온라인액션

TV PRODUCER HELD IN NORTH KOREA FOR 50 YEARS

105 명 참여중

Hwang Won, a former TV producer from South Korea, was not allowed to return to his home country after arriving involuntarily to North Korea on a hijacked plane on 11 December 1969. Despite repeated requests from his family, the North Korean authorities have refused to disclose information regarding Hwang Won’s vital status or whereabouts for the last 50 years. South Korean authorities must call on the North Korean authorities to provide accurate information on Hwang Won, who will turn 82 this year.

WRITE AN APPEAL IN YOUR OWN WORDS OR USE THIS MODEL LETTER

Dear President Moon,

I am saddened to learn that Hwang Won, a former TV producer, has not returned for almost 50 years since 11 December 1969, when the airplane he was travelling on from the South Korean city of Gangneung to Seoul was hijacked to North Korea. While 39 passengers returned to South Korea in February 1970, 11 people, including Hwang Won, continued to be held in North Korea.

Hwang Won is among hundreds of individuals who have vanished in connection with illegal operations of North Korean agents after the Korean War. Despite repeated requests from his son Hwang In-cheol, the North Korean authorities have refused to confirm the whereabouts of Hwang Won, or whether he is alive or dead.

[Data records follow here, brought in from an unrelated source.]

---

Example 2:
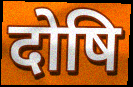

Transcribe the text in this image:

दोषि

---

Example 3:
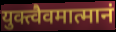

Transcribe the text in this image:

युक्त्वैवमात्मानं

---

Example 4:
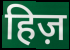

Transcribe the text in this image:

Through piecing together limited information provided in recent years by a broker who took people out of North Korea, Hwang In-cheol has strong reasons to believe that his father is still alive.

If indeed he is alive, Hwang Won will turn 82 years old this year. Time is running out for him to be reunited with his family in South Korea. With the visit to Seoul of North Korean leader Kim Jong-un approaching, I ask you to help end the enforced disappearances in North Korea of Hwang Won and all other persons of South Korean origin, which constitutes ill-treatment of both the disappeared and their families.

  • immediately investigate the cases of Hwang Won and other individuals who may have been held in North Korea against their will and provide accurate information regarding their fate without further delay; and.
  • respect the right of these individuals to return to South Korea, if it is their preference to do so.

I also urge you to promptly initiate a review of the procedures concerning inter-Korean family reunions, so that the families of Hwang Won and others separated due to enforced disappearance are differentiated from other eligible candidates for reunion and are dealt with through effective measures that will help them find truth and redress.

Yours sincerely,

 

ADDITIONAL INFORMATION

The Korean War (1950-53) caused a mass displacement of people and led to the involuntary separation of many families between the two sides of the inter-Korean border since the Armistice Agreement in 1953. The war, however, has not ended officially with the agreement. With the two Koreas still technically at war, North Korea has continued to employ tactics over the past few decades such as the abduction of South Koreans or persons of other nationalities, resulting in the enforced disappearance of these individuals. The North Korean government even acknowledged the abduction of 13 Japanese nationals in 2002, but only five of them were allowed to return to Japan.

Like Hwang Won, many of those held captive in North Korea were people with special skills. From information given by a broker who helped people who left North Korea contact their relatives back home and sometimes to take them out of the country, Hwang In-cheol understands that his father had worked in the North Korean state broadcasting agencies. However, according to testimonies, including those from former victims of abductions by North Korea, persons who are forcibly taken to North Korea are deprived of not only the right to leave the country, but also the right to move freely within the country. Most of them face the risk of torture or other cruel, inhuman or degrading treatment, a higher degree of surveillance from the state than other people in North Korean, as well as disadvantages in education and employment opportunities.

In 2000, the Ministry of Unification of South Korea published a list of 516 people who have disappeared as a result of alleged abduction by North Korea since the 1953 Armistice. Although a law requiring the government to clearly differentiate between “displaced persons” and “abductees” was also passed the same year, such distinction has been limited in practice. Indeed, although Hwang In-cheol and his father are included on the list of families separated on the two sides of the inter-Korean border that are eligible for reunions, both governments have done little to ascertain the situation of Hwang Won. The family reunion events are co-organized by the governments of the two Koreas, but they only take place sporadically, depending on the prevailing political situation between two governments. Only about 100 out of the more than 60,000 eligible families are reunited in each event, and only one person from the same hijacked flight Hwang Won was on has ever had a reunion with her family. The chance of Hwang In-cheol being able to confirm the status of his father only through these arranged reunions is thus extremely slim.

I URGE PRESIDENT MOON JAE-IN TO

I urge you to ask Kim Jong-un or relevant North Korean authorities to:

  • immediately investigate the cases of Hwang Won and other individuals who may have been held in North Korea against their will and provide accurate information regarding their fate without further delay; and
  • respect the right of these individuals to return to South Korea, if it is their preference to do so.

I also urge you to promptly initiate a review of the procedures concerning inter-Korean family reunions, so that the families of Hwang Won and others separated due to enforced disappearance are differentiated from other eligible candidates for reunion and are dealt with through effective measures that will help them find truth and redress.